You don’t always have to be the best chef to get to the final round. You just have to not be consistently the worst.
- Don’t put raw chicken next to cooked chicken! You’re going to kill somebody!
- Keep it simple. Work with the natural flavours of the food.
- Gordon Ramsey wants “big boys” to have “passion”. Otherwise, they end up ruining a “brilliant, delicious steak”, turning it into something he “wouldn’t feed to (his) dog.” “What a shame.”
- One advantage of food reality shows is that you do actually have to have some kind of talent.

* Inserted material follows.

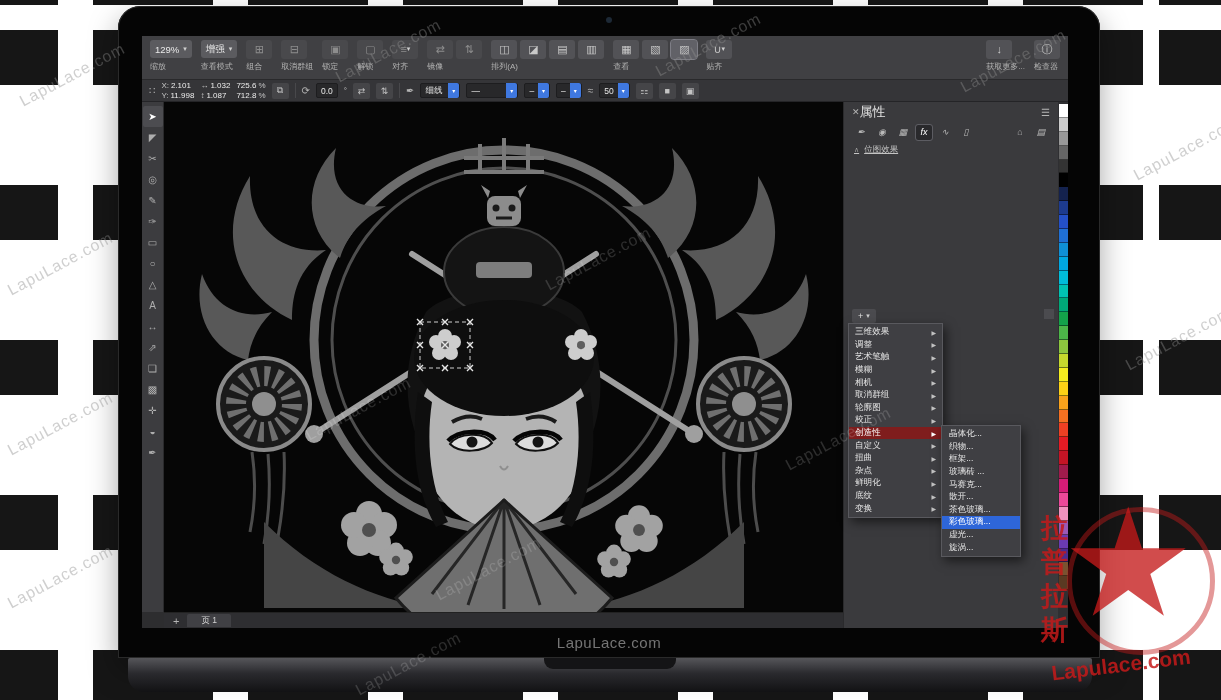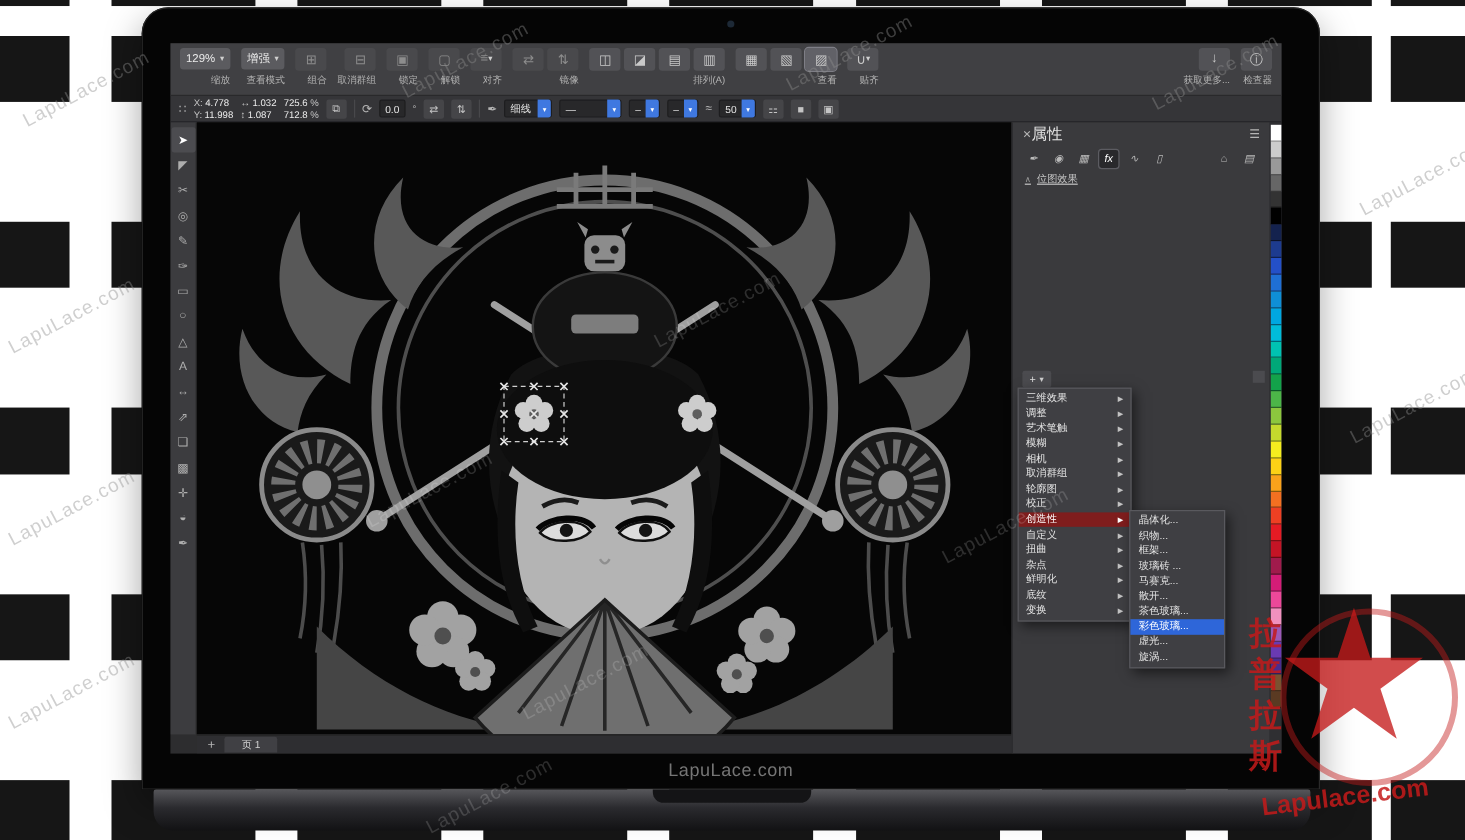"129%" .tgroup { align-items: flex-end -> flex-start }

A crazy personality helps, but if you can’t cook, you’re off.
- If you have a challenge involving a food (avocado, shrimp, crab, sea urchin), think a bit outside the box in terms of how you can incorporate that food into your dish, while still focusing the dish on that food.
- You don’t always have to be the best chef to get to the final round. You just have to not be consistently the worst.
- I don’t know how much most Food Network chefs cook anymore. A huge part of their appeal is personality. Take Guy Fieri, for instance. Besides eating delicious sandwiches and going to “flavour country”, what does that guy do?
- It’s all about timing and multi-tasking in the kitchen. Separate ingredients and know how long everything takes to cook.
- If your food is on fire, you are in trouble. That being said, even the worst catastrophes can be salvaged. Stay calm. Breathe.
- It must be a strange feeling to cook a complicated dish and then serve it to a Japanese pop star or a grandmother or a soldier or a cowboy and be judged on what you cooked. You just have to take it, no matter what their amateur opinion is. I guess that’s how it works in restaurants, though, right?